Ban rule by decree except for narrowly defined emergencies. Require that every emergency order expire automatically within days unless renewed by a supermajority and reviewed by a court.
Keep the existing civil service running unless specific individuals are credibly implicated in corruption or serious abuse. Preserve payroll, utilities, sanitation, hospitals, schools, transport, and food logistics from day one. Replace political appointees before replacing technical staff.
Secure the monopoly on force under law immediately. Merge or subordinate all armed groups, militias, party security organs, and intelligence units into a temporary public security command under civilian control. Register weapons, prohibit independent armed patrols, and criminalize parallel chains of command.
Vett security leadership fast, but not indiscriminately. Remove personnel implicated in torture, disappearances, political killings, or major theft. Retain lower-level personnel provisionally where necessary for continuity, subject to screening, retraining, and external oversight.
Stand up local public order boards in every district. Put judges, defense lawyers, labor representatives, neighborhood delegates, and human rights monitors on them. Give them authority to inspect detention sites, review arrests, and refer abuse cases for prosecution.
Prohibit collective punishment and political purges. Charge people for acts, not affiliations. Require individualized evidence, public charges, access to counsel, and prompt hearings.
Stabilize the economy before attempting structural redesign. Guarantee currency continuity or announce a temporary monetary framework. Protect small deposits. Freeze insider asset flight. Keep payment rails open. Maintain imports of food, fuel, medicine, and critical industrial inputs.

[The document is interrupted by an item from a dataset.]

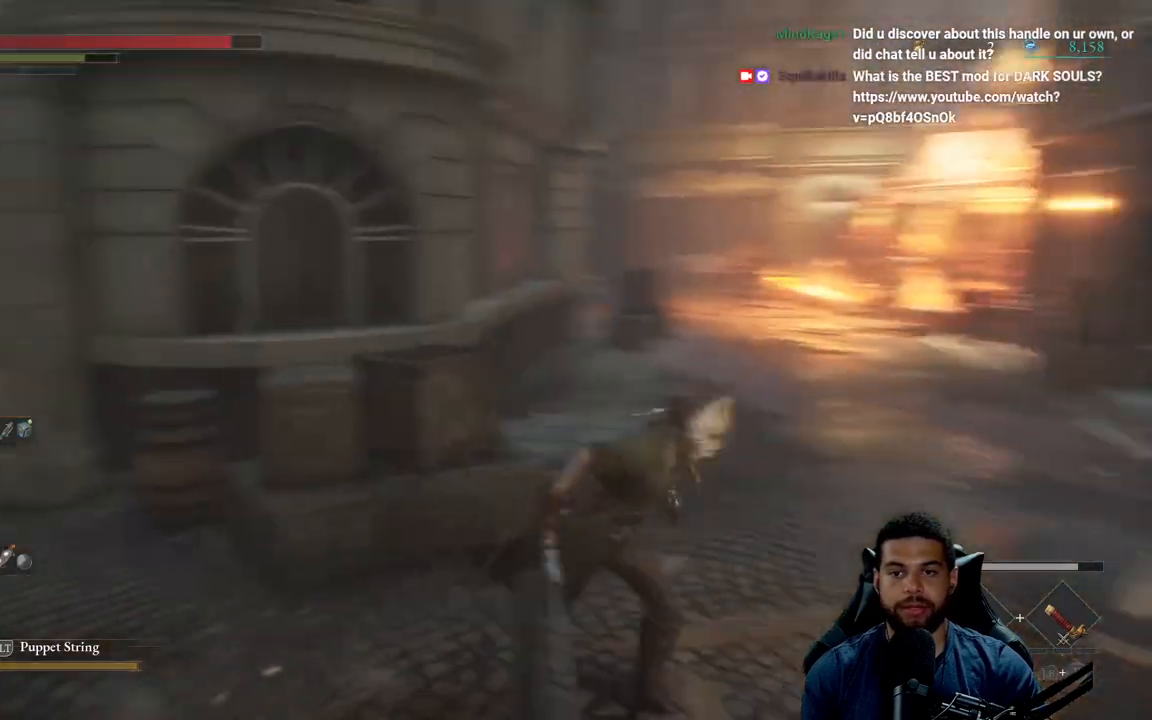
{"buttons": [], "left_stick": "left", "right_stick": "center", "events": [[217, "left_stick", "up"], [483, "B", "up"], [483, "left_stick", "left"]]}
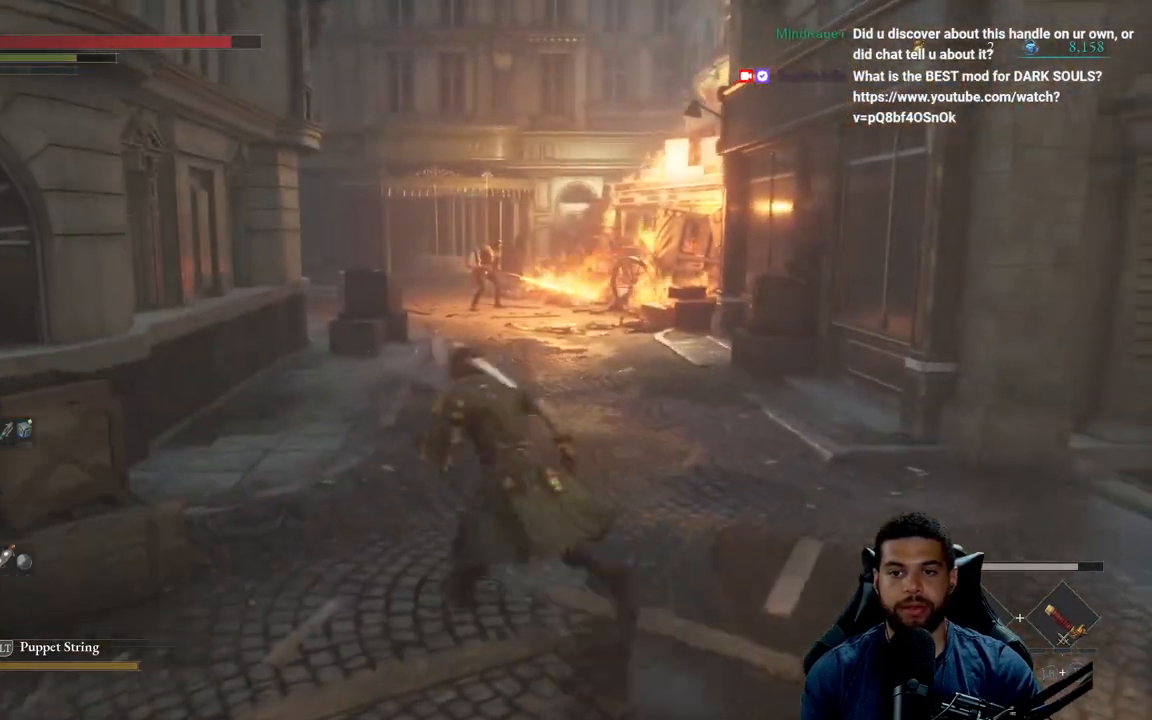
{"buttons": [], "left_stick": "center", "right_stick": "center", "events": [[33, "left_stick", "down-left"], [367, "left_stick", "center"]]}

Adopt an emergency budget for six to twelve months. Fund only essential services, anti-corruption capacity, election preparation, and urgent repairs. Publish every expenditure above a low threshold in machine-readable form.
Impose a temporary conflict-of-interest code on all transition officials. Require public asset declarations, beneficial ownership disclosure, gift bans, procurement transparency, and automatic removal for concealment.
Create a rapid anti-corruption directorate with limited remit. Prioritize procurement fraud, land theft, customs leakage, extractive-sector diversion, and security-sector off-books finance. Avoid turning it into a vague morality police.
Protect property rights while pausing predatory transfers. Freeze disputed privatizations, emergency land grabs, and suspicious concessions above a clear threshold pending review. Set fast legal pathways for challenge and appeal.
Launch a constitutional process that starts locally, not only in the capital. Hold municipal assemblies, sector hearings, and randomly selected citizen panels. Publish draft clauses iteratively. Require minority reports to be published alongside majority drafts.
Write electoral law before electoral competition hardens into zero-sum conflict. Establish an independent election commission, neutral districting rules, transparent campaign finance caps, equal media access rules, accessible voter registration, and international plus domestic observation.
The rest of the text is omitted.